The urgent summons had come from Canon Mark, one of Tonbridge’s Augustinian Canons. He was Sabin’s favourite of the brothers, in fact; over the many years since she had made herself available to help the canons with patients whose care and treatment were beyond their considerable skill, Mark had always been her friend. The Augustinians had built their house too near the river, on a patch of damp, claggy ground that everyone with experience of Tonbridge, and the problems associated with the town’s lower-lying areas, usually avoided. Coughs and colds, sprains and broken bones, the canons’ infirmarian could deal with himself; for the endless variety of fevers, shivers, joint pains and pestilences which occurred all too frequently, the brothers usually turned to Sabin de Gifford and her apothecary’s art.
Sabin had realized something out of the ordinary had happened as soon as she saw Mark’s expression. He had come hurrying across the yard to where she stood on the steps up to her door, black cloak swept back to reveal the white surplice, his broad, honest face sweaty with exertion. His short, stocky frame was not really built for speed, and he had obviously been running.
‘What is the matter, Canon Mark?’ she asked, going down to meet him. ‘Please, come inside and catch your breath!’
He stopped, panting, and waved a hand. ‘No time, Mistress Gifford, thank you just the same.’ He paused to take a breath. ‘I need your help, if you please. Can you come with me straight away?’
‘Yes, of course,’ she replied. ‘I will fetch my satchel and my cloak.’ She hurried back inside, returning in moments. Opening her leather bag, quickly checking the contents, she said, ‘Can you think of any particular remedy we’ll be requiring?’
Canon Mark gave a sound between a snort and a laugh. ‘No remedies needed at all, Mistress. The patient is dead.’
She stopped in the middle of her inspection, eyes flying to meet his. ‘Then why do you need me so urgently?’
‘Because,’ Mark said heavily, ‘the dead man is – was – Lord Benedict de Vitré, of Medley Hall.’
‘Lord Benedict?’ She felt she understood. Everything. And with comprehension came the first sharp anxiety. Hurriedly buckling up her satchel and putting it back inside the house, she said, ‘It will take a few moments for my horse to be saddled, and then I shall come at once.’
Canon Mark must have left orders for the horses to be prepared while he ran to fetch Sabin, for by the time they reached the Augustinian house, a mare and a gelding stood saddled and bridled.

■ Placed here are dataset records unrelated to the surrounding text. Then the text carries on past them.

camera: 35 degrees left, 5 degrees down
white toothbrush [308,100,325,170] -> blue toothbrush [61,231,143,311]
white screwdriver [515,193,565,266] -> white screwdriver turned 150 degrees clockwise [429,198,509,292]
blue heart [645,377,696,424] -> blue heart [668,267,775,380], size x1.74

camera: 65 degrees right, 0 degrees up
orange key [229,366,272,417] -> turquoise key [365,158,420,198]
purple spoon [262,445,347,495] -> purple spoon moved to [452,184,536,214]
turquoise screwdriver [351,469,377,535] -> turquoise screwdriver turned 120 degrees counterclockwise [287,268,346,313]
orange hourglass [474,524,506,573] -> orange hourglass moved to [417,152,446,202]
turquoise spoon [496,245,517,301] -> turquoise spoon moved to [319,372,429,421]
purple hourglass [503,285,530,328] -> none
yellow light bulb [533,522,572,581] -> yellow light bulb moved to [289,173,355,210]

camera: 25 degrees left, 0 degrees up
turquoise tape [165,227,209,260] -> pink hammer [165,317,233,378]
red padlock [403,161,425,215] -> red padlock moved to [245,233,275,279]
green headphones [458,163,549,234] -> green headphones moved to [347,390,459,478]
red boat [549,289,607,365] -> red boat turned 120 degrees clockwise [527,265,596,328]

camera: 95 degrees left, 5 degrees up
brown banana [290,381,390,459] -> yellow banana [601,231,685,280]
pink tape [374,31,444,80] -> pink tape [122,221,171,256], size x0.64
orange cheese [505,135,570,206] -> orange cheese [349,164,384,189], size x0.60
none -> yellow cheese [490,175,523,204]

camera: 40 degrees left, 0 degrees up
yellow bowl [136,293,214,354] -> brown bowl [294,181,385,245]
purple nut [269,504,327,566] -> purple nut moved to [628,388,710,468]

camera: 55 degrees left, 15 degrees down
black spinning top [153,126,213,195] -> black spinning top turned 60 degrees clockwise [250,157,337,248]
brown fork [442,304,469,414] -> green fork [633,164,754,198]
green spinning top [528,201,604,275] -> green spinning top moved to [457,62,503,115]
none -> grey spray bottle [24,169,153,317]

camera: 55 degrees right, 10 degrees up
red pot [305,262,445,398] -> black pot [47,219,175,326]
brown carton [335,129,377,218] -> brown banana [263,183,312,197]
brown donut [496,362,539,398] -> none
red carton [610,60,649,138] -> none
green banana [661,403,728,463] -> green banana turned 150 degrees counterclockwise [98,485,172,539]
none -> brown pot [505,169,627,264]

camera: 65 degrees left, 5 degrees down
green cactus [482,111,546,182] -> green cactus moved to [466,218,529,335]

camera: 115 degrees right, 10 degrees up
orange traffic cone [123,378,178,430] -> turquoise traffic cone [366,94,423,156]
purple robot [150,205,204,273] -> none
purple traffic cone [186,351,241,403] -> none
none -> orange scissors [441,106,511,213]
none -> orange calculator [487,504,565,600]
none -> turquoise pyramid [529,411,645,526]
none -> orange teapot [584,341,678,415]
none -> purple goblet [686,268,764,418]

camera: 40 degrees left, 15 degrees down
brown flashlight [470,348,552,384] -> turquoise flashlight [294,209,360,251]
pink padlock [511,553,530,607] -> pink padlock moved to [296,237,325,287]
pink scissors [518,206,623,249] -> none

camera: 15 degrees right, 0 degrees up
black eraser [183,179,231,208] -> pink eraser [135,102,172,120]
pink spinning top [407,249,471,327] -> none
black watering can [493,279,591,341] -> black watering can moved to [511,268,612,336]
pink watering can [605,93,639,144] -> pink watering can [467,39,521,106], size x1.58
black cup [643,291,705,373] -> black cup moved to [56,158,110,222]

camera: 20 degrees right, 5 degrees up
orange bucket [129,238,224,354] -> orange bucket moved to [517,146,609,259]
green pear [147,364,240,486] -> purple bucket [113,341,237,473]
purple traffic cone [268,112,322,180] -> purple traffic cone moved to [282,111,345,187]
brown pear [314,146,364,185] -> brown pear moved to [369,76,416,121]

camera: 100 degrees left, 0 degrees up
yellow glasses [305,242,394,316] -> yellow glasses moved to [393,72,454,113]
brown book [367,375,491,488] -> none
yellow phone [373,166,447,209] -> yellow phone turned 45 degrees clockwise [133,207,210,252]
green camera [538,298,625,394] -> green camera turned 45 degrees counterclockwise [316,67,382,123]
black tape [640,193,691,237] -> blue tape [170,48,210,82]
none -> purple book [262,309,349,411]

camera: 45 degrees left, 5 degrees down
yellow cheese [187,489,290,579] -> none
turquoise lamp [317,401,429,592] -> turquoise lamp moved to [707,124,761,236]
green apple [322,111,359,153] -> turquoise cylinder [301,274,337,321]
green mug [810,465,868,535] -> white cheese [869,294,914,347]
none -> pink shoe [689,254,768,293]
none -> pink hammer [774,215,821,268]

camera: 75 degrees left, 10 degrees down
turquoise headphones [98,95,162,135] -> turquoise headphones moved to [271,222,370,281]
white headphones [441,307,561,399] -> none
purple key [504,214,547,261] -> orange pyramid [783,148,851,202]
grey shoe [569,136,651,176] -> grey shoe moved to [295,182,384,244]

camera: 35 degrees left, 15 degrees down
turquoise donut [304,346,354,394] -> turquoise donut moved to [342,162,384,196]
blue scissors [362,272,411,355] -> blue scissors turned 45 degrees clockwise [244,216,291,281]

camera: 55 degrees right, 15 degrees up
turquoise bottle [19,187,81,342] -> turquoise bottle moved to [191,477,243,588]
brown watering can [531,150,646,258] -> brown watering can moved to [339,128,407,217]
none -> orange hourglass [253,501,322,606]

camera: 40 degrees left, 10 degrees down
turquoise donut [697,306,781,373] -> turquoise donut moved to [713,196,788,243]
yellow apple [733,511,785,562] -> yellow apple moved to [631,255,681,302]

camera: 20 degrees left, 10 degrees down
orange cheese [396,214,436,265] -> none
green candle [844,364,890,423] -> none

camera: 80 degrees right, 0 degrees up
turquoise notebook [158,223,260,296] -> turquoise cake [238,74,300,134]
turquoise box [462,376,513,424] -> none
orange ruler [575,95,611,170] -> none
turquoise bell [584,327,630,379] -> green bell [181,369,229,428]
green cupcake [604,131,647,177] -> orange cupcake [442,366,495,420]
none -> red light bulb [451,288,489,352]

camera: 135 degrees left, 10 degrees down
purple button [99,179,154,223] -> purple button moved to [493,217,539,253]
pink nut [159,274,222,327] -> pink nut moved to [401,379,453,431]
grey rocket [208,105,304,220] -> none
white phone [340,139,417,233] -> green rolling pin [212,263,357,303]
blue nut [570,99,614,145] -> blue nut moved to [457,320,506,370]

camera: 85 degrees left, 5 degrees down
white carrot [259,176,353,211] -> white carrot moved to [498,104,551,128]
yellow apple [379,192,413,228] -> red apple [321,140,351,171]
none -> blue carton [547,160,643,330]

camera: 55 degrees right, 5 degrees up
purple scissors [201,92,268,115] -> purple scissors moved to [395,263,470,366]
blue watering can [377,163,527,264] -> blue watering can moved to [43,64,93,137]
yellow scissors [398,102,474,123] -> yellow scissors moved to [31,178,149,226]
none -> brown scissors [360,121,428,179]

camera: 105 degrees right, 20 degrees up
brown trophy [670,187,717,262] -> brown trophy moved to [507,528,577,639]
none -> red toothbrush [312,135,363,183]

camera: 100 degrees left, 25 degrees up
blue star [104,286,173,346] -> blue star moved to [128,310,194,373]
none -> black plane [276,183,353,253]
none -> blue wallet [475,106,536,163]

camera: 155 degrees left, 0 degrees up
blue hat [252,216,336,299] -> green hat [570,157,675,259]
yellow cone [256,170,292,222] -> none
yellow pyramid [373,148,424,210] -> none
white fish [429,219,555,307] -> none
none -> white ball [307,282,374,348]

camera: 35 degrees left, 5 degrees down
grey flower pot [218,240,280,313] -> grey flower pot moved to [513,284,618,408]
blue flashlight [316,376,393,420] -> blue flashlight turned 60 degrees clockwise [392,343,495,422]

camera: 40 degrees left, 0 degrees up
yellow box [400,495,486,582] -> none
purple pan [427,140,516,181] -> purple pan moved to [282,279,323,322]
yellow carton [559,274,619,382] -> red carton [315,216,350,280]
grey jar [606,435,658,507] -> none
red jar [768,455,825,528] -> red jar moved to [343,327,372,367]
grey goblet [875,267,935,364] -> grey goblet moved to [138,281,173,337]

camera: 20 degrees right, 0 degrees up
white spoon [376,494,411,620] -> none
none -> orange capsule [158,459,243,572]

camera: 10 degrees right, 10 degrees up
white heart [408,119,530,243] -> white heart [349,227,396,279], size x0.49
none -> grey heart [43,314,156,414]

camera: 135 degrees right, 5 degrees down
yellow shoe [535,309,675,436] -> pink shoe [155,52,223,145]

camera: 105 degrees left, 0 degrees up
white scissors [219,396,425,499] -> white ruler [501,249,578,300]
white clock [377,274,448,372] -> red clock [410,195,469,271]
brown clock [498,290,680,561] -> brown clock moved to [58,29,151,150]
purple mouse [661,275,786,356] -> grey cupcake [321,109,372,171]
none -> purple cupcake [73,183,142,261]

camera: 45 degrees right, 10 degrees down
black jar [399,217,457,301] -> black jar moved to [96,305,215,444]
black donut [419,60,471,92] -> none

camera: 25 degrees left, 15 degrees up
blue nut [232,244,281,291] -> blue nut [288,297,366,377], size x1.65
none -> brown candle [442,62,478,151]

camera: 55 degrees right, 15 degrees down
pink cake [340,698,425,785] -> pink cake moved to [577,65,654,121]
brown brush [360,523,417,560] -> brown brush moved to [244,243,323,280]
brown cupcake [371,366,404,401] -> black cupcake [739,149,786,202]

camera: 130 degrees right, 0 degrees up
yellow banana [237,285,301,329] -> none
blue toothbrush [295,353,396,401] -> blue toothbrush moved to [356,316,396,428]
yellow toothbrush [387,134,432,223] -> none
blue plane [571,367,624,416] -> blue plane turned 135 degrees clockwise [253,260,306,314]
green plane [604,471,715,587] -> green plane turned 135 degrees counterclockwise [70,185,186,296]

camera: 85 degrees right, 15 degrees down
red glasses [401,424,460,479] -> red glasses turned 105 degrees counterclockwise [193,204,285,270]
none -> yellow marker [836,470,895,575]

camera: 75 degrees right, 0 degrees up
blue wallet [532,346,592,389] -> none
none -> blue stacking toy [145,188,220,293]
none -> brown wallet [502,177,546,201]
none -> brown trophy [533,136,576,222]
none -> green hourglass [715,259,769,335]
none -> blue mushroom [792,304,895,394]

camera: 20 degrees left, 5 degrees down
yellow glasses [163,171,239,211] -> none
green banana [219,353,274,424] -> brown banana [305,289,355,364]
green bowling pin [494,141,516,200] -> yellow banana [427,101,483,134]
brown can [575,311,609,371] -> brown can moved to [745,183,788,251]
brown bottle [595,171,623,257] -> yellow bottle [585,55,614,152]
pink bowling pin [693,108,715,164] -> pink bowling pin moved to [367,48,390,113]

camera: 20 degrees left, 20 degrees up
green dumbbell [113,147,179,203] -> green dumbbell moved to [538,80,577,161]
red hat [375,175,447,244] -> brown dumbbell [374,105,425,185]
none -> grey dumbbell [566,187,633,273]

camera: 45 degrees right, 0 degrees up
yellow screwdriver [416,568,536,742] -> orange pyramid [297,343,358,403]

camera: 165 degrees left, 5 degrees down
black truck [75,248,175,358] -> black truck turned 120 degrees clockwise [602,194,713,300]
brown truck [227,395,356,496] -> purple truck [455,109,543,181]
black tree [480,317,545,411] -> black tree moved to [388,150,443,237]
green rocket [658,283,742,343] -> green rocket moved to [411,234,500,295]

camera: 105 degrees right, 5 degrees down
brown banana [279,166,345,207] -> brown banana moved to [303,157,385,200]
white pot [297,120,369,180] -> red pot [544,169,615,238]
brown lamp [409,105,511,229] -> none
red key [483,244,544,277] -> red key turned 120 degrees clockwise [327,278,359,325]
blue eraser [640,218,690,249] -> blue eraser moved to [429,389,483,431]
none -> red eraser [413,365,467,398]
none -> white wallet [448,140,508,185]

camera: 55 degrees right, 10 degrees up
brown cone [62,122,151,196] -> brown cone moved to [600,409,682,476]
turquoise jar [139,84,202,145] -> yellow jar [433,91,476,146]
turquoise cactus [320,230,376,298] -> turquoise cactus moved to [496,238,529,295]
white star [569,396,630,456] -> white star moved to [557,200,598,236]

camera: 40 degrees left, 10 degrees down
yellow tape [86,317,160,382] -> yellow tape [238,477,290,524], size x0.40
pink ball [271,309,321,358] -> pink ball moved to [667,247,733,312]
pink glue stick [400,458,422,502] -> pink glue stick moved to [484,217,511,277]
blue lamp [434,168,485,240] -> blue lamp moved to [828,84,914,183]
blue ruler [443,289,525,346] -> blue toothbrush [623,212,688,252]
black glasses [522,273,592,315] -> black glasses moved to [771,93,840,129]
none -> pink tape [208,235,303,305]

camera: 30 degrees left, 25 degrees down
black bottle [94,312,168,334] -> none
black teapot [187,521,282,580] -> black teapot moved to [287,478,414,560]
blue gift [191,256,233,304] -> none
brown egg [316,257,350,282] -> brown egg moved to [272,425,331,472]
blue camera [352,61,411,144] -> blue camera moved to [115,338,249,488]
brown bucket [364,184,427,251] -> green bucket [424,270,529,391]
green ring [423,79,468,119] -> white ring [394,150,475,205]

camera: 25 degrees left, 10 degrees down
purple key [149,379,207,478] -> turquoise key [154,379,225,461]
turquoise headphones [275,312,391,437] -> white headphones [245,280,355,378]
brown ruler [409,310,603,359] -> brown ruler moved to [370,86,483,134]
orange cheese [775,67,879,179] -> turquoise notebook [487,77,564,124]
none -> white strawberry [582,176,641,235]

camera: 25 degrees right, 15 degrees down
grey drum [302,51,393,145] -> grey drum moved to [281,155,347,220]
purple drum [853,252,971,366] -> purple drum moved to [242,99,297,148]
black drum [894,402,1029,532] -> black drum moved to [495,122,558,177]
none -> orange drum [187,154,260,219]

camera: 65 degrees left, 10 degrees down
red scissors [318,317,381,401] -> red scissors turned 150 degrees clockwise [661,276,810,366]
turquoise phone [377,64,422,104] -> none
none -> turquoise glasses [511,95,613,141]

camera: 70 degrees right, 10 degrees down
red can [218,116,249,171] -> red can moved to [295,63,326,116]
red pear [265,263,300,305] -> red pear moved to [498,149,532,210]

Recognizing the handsome, well-built young canon holding the two sets of reins, Sabin called out a greeting to him.
‘Canon Stephen, good day to you!’ Then, taking in the significance of
two
horses, she added, ‘Are you coming with us to Medley Hall?’
‘I am, Mistress Gifford.’ Stephen’s mouth twitched in a grimace. ‘Lord Benedict recently came to me for … er, for advice of a personal nature, and Canon Mark felt I should attend the inspection of the body.’
‘You gave him advice?’ Already Sabin was wondering whether the two canons’ evident consternation was to do with guilt over some dreadful wrong diagnosis. If that were so, then …
As if Stephen read her thoughts, he said swiftly, ‘The advice amounted to nothing more than that he should eat and drink less and exercise more.’